La « croissance » de la France reste très malsaine et ne nous sauvera pas de 43 ans de mauvaise gestion des finances publiques. (Simone Wapler pour La Chronique Agora)

C’est officiel et dans tous vos journaux du matin, l’économie française fait des flammes : nous aurons 1,9% de croissance en 2017.

Dans l’ensemble, nous devrions être plus riches de presque 2%, tout devrait baigner dans le beurre, le chômage devrait diminuer, les trains devraient arriver à l’heure…

Oups, pas si vite !

La « croissance » mesurée par les économistes est le PIB. Le mode de calcul retenu consiste à additionner les dépenses de consommation, les dépenses d’investissement, les dépenses publiques courantes et le solde commercial (exportations – importations).

Donc, le déficit public — c’est-à-dire l’argent que l’État n’a pas et emprunte pour ses dépenses courantes — est compris dans le PIB.

Ce déficit pour 2017 frisera les 3% du PIB. La croissance que nous vante notre organisme statistique national est donc essentiellement la croissance de dépenses étatiques financées par la dette.

L’activité économique du secteur privé est en France plutôt moins dynamique que dans le reste du monde et la croissance de notre pays une des plus anémiques des pays développés.
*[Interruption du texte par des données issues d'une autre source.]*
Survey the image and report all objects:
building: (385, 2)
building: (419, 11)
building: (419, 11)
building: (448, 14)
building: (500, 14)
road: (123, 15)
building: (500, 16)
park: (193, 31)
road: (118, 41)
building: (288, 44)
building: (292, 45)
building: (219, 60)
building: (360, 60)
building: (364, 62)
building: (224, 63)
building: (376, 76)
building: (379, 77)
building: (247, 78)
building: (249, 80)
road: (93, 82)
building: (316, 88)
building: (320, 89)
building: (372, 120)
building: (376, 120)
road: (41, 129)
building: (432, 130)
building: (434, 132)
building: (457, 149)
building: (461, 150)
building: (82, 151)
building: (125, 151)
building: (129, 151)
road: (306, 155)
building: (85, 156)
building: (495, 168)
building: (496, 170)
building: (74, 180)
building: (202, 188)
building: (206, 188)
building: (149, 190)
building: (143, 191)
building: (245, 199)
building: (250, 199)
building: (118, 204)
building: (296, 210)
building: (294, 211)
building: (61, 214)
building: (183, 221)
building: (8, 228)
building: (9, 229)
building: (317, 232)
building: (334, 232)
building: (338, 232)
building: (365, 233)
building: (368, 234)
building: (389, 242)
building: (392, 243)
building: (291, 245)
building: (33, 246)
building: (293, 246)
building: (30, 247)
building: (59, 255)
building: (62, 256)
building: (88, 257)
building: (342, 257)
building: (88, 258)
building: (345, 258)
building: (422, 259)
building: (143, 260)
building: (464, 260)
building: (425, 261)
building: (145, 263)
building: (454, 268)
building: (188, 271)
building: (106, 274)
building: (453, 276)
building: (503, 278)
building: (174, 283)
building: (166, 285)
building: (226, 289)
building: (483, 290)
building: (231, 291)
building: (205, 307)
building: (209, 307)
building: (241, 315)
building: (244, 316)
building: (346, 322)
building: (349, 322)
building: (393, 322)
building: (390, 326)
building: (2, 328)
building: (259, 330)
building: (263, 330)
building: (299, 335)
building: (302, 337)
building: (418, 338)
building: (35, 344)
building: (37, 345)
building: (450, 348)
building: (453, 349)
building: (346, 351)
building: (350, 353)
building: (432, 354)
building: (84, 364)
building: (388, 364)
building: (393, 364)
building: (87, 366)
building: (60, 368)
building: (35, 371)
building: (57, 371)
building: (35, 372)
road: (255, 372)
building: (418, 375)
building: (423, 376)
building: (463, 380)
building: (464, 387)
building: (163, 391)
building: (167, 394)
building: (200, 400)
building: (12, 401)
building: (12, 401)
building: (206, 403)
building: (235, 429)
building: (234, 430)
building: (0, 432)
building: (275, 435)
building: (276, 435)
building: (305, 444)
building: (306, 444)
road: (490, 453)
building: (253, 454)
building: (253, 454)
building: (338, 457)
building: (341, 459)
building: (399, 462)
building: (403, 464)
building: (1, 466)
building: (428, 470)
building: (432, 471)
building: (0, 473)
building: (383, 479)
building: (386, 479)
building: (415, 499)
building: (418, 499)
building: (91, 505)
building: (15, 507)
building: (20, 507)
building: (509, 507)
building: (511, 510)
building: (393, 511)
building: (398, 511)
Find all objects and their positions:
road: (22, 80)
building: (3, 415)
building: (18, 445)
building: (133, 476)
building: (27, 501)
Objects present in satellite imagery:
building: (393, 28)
L’État contrôle 56% de notre économie, 20 000 postes de fonctionnaires ont été créés en 2016 et le gouvernement a prévu de supprimer seulement 1 600 postes en 2017. Nous sommes champions du monde des impôts et les gens contrôlent à peine la moitié de l’argent qu’ils gagnent.

Un choc de libéralisme sauvage et débridé ?

Le Figaro du jour relaie l’enquête European Social Survey de novembre sur la popularité des politiques libérales dans sept pays européens.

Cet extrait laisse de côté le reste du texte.